It’s a brand new week, and definitely time for another Edtech RVA Recap. There’s only one more to do after this one. So far, previous recaps have included Getting Interactive with Google Apps and Bite-Sized Professional Development. If you’ve not had a chance to check them out, definitely do so, as they are worth the read.
This particular recap focuses on some different ways to engage students in the ELA classroom. My schools do not have the resources to implement what will be discussed here, but I was fascinated by how they were used to engage students in new ways, while still meeting the ELA standards. This session was presented by Colleen Casada, Gillian Lambert, and Emily Roberts. Gillian is @GillianLambert and Emily is @Connor6307 on Twitter. I do not have a Twitter for Colleen, but if anyone does, please let me know and I will edit this post to reflect it.
These ladies brought some new tools into the ELA classroom- 3D printers and Sphero robots. In addition, TinkerCAD was used to create the items for the 3D printers. When you think of ELA, these certainly aren’t the tools you think of seeing in the classroom.
To convey their ideas, these ladies gave examples of projects that had been completed with these tools, which is one of the most effective ways to demonstrate to teachers how the tools can make a difference in the curriculum. They also made sure to convey how the tools enhanced lessons and how they engaged the students. Typically, they tried to focus on lessons that normally would be challenging for students, and ones that often found students disengaged from the content.
One lesson example focused on Charlie from Flowers for Algernon. In the book, Charlie has an intellectual disability, which causes others to take advantage of him, though he doesn’t realize it. He is selected for an experimental surgery that will help correct his disability, but ultimately, the effects are not permanent. After reading, students are asked to do research on intellectual disabilities and make connections to Charlie. Then they spend time talking to folks who develop assistive technologies. Finally, they use TinkerCAD to design a device that would help aid Charlie in his daily life.
Another lesson example, Project Runway, focused on the novel Shakespeare’s Secret. After reading, students would be asked to research families in the British monarchy. Using this research, they design a collection of jewelry for the family. Each piece must have reasons based upon research, so students must use their persuasive writing skills to demonstrate that each piece suits the chosen family.
A final lesson example that I’ll share here focused on the play The Merchant of Venice. After reading the play, students would discuss direct and indirect characterization. They would then be asked to design a ring to symbolically represent the characters and plot. In addition, students learned how to find their ring size and how to measure for it. One of the presenters mentioned that for this particular project, some of the rings had flaw designs when printed. Students were given the chance to redesign and reprint their work, but it had to be on their own time. She said that 100% of the flawed rings were redone and reprinted.
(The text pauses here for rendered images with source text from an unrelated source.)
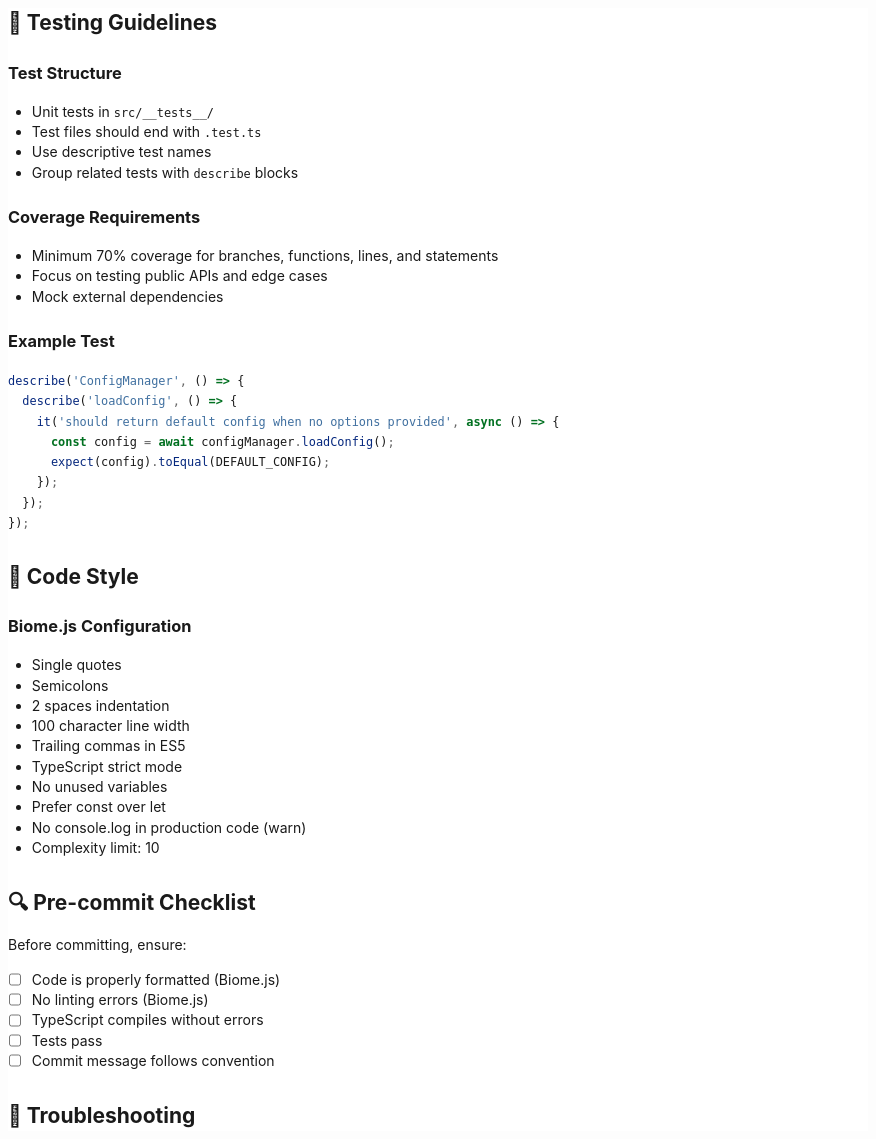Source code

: ## 🧪 Testing Guidelines

### Test Structure
- Unit tests in `src/__tests__/`
- Test files should end with `.test.ts`
- Use descriptive test names
- Group related tests with `describe` blocks

### Coverage Requirements
- Minimum 70% coverage for branches, functions, lines, and statements
- Focus on testing public APIs and edge cases
- Mock external dependencies

### Example Test
```typescript
describe('ConfigManager', () => {
  describe('loadConfig', () => {
    it('should return default config when no options provided', async () => {
      const config = await configManager.loadConfig();
      expect(config).toEqual(DEFAULT_CONFIG);
    });
  });
});
```

## 🎨 Code Style

### Biome.js Configuration
- Single quotes
- Semicolons
- 2 spaces indentation
- 100 character line width
- Trailing commas in ES5
- TypeScript strict mode
- No unused variables
- Prefer const over let
- No console.log in production code (warn)
- Complexity limit: 10

## 🔍 Pre-commit Checklist

Before committing, ensure:
- [ ] Code is properly formatted (Biome.js)
- [ ] No linting errors (Biome.js)
- [ ] TypeScript compiles without errors
- [ ] Tests pass
- [ ] Commit message follows convention

## 🚨 Troubleshooting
Moving on, the presenters discussed how Sphero could be used in the classroom. There were not as many examples here. Sphero was used with The False Prince. Students learned to code Sphero to represent the journey of the Sage. Sphero was ran on a green screen, and then students edited in the music and images to match Sphero’s movements.
The presenters also gave some pointers and tips for getting started. I’ve put them in a list format for easier reading:
- Explore databases of 3D models for ideas
- Learn the basics of TinkerCAD (free online)
- Identify a lesson for students that is challenging
- Due to costs, not every design can be printed on the 3D printer typically
- Learn the basics of Sphero and making him move
- Make sure to chunk the learning as students want to go, go, go
- Consider using an online learning platform to help provide the material
- Only give 25-30 minutes of class time to students to discover how to work Sphero
Even if your school does not yet have the capabilities of these tools, consider how something like these tools could change how some of your students engage in their education. It might just be the spark that one student needs.